◆ **The request**
Change every "Transcribe" in the listing below to "Write out", and reproduce the rest of its lines unaltered but without the pictures.

◆ **Task inputs**
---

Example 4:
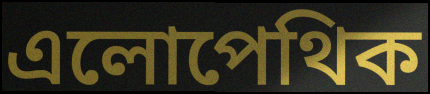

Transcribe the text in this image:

এলোপেথিক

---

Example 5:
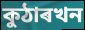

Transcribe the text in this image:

কুঠাৰখন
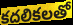
కదలికలతో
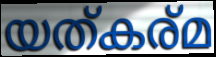
യത്കര്മ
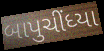
બાપુચીંધ્યા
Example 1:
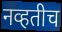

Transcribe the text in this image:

नव्हतीच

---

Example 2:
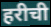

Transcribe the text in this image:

हरीची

◆ **The output**
---

Example 4:

Write out the text in this image:

এলোপেথিক

---

Example 5:

Write out the text in this image:

কুঠাৰখন
కదలికలతో
യത്കര്മ
બાપુચીંધ્યા
Example 1:

Write out the text in this image:

नव्हतीच

---

Example 2:

Write out the text in this image:

हरीची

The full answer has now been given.